Carleton-sur-Mer : conflit sur un puits d’eau potable

Par Antoine Rivard-Déziel, journaliste, graffici.ca
L’approvisionnement en eau de Carleton-sur-Mer devient source de conflit avec un citoyen.

L’approvisionnement en eau de Carleton-sur-Mer devient source de conflit avec un citoyen. Photo : Antoine Rivard-Déziel

CARLETON-SUR-MER - Un conflit oppose Carleton-sur-Mer au propriétaire du puits utilisé par la Ville pour obtenir de l'eau potable.

Depuis 20 ans, la Ville puise son eau d'un puits situé sur un terrain privé. Le propriétaire, Alphonse Bernard, le loue à la municipalité, mais le bail de location, dont la facture s'élève à quelque 1300 $ par année, est échu depuis plus d'un an.

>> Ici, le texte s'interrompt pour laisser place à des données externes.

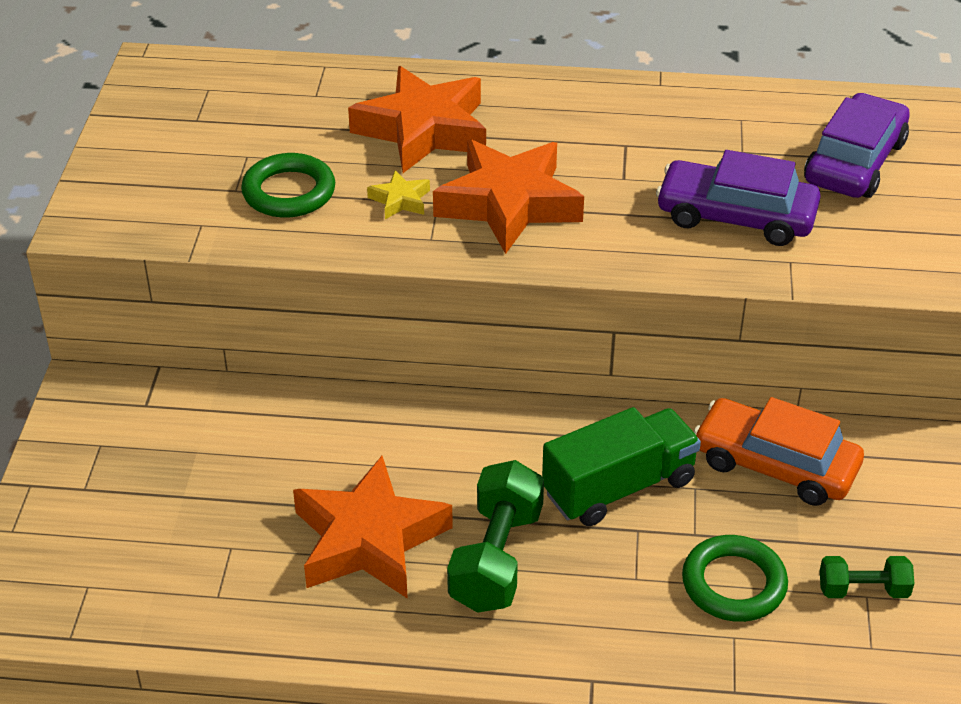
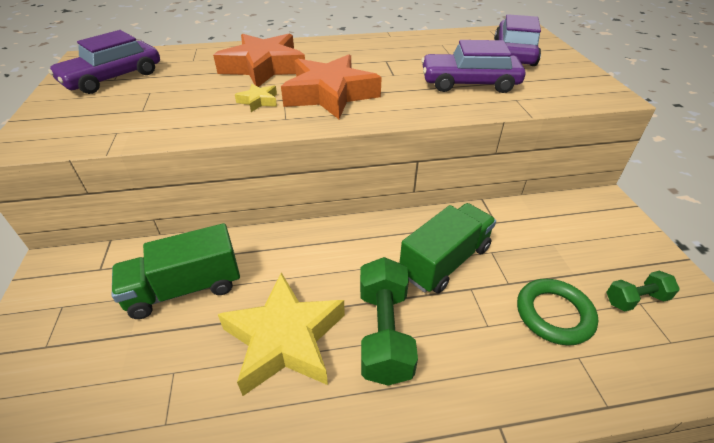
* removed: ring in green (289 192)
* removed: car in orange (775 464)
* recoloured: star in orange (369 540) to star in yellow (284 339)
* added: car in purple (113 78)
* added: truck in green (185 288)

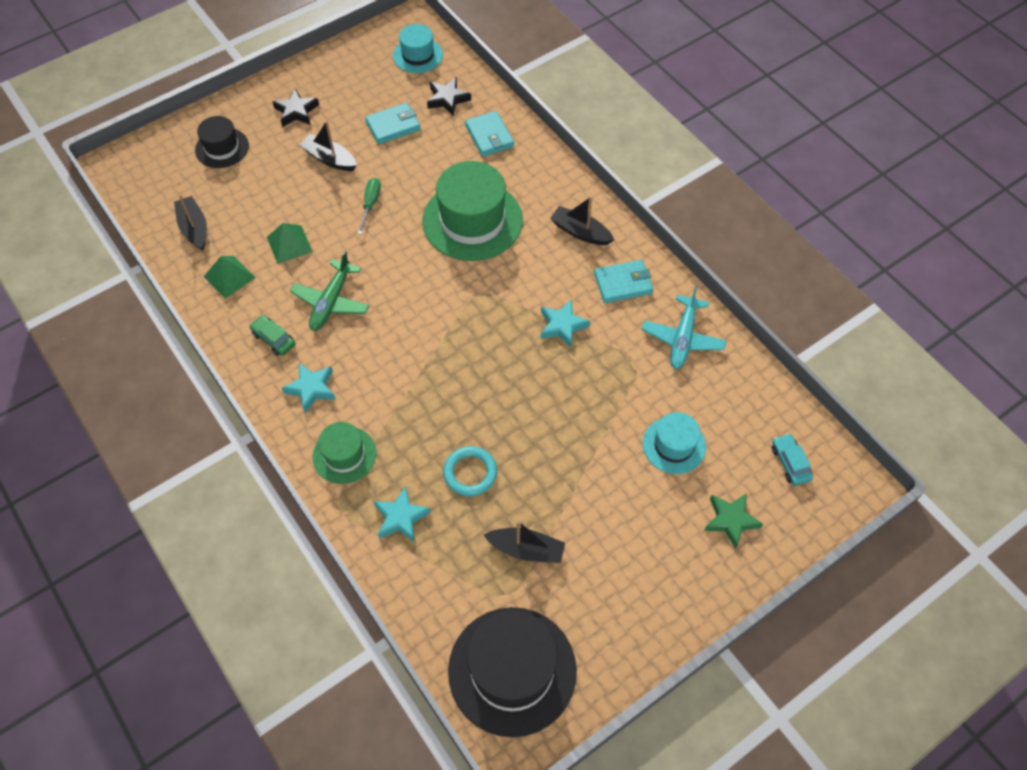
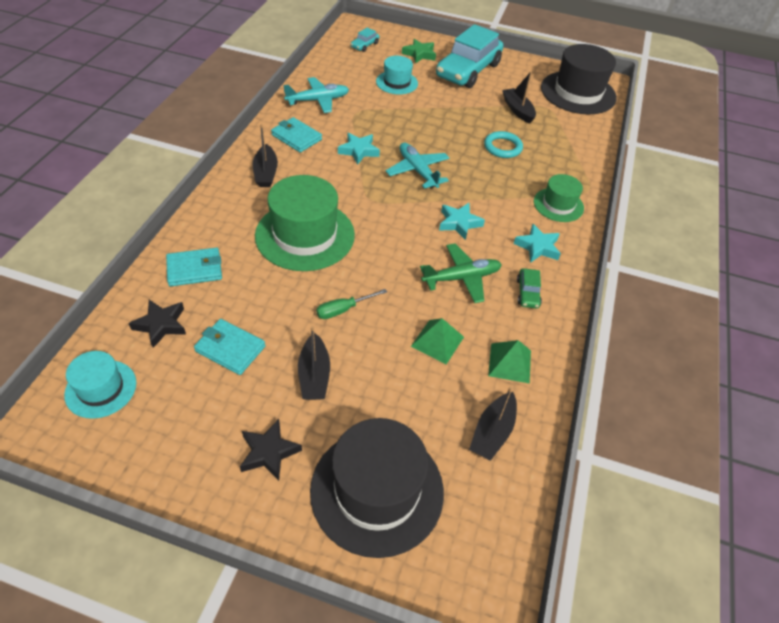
* turned: wallet in turquoise (489 136) = (195 269) 45 degrees clockwise
* resized: hat in black (222 148) = (377 490) x1.81
* moved: star in turquoise (401 517) to (459 223)
* added: car in turquoise (468 71)
* added: plane in turquoise (417 171)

La Ville ne souhaite pas renouveler l'entente, mais plutôt acheter le terrain. Le maire, Denis Henry, rapporte que les discussions avec M. Bernard n'ont rien donné, précisant que ce dernier exige maintenant 2,5 cents par litre d’eau pompé. Devant cette impasse, l'administration a mandaté une firme d'avocats et menace d'exproprier le propriétaire. « Les coûts qu'il demande au litre sont trop élevés. C'est impossible pour la Ville de Carleton-sur-Mer de payer ces montants-là. Et par souci d'équité envers les citoyens, le conseil municipal veut se porter acquéreur du terrain. Mais s'il n'y a pas d'entente, nous procéderons malheureusement à l'expropriation », précise le maire.

Propriétaire furieux

Le propriétaire est furieux et affirme que la Ville n'a jamais voulu négocier. Devant la menace d'expropriation, M. Bernard a remis le dossier dans les mains d'un avocat et compte réclamer la valeur de l'eau puisée depuis la fin du bail, le 30 juin 2012. « J'ai été clair en disant que je n'étais pas intéressé à vendre. La Ville peut aller en expropriation, mais elle payera le montant de la juste valeur entre le 1er juillet 2012 et aujourd'hui. Ce sera la prix que représente d'occuper un terrain et de pomper l'eau chez-nous », affirme-t-il.

La Ville évalue que la facture pourrait s'élever à plusieurs millions de dollars.

Le litige pourrait se retrouver devant les tribunaux. 

2 commentaires

John a écrit le 14 août 2013

Un gourmands va demeurer un gourmands . La ville aurait du y penser avant de faire des installations aussi importante sur le terrain d'autrui surtout avec ce personnage . Le conseil d'aujourd'hui doit réparer les erreurs des conseils précédent pas facile car m.bernard doit sentir l'odeur des$$$$

Gaston Langlais a écrit le 14 août 2013

Bonjour, Je crois que les représentants de la population de Carleton ont un urgent besoin d'un petit cours d'arithmétique. Gaston Langlais - Gaspé.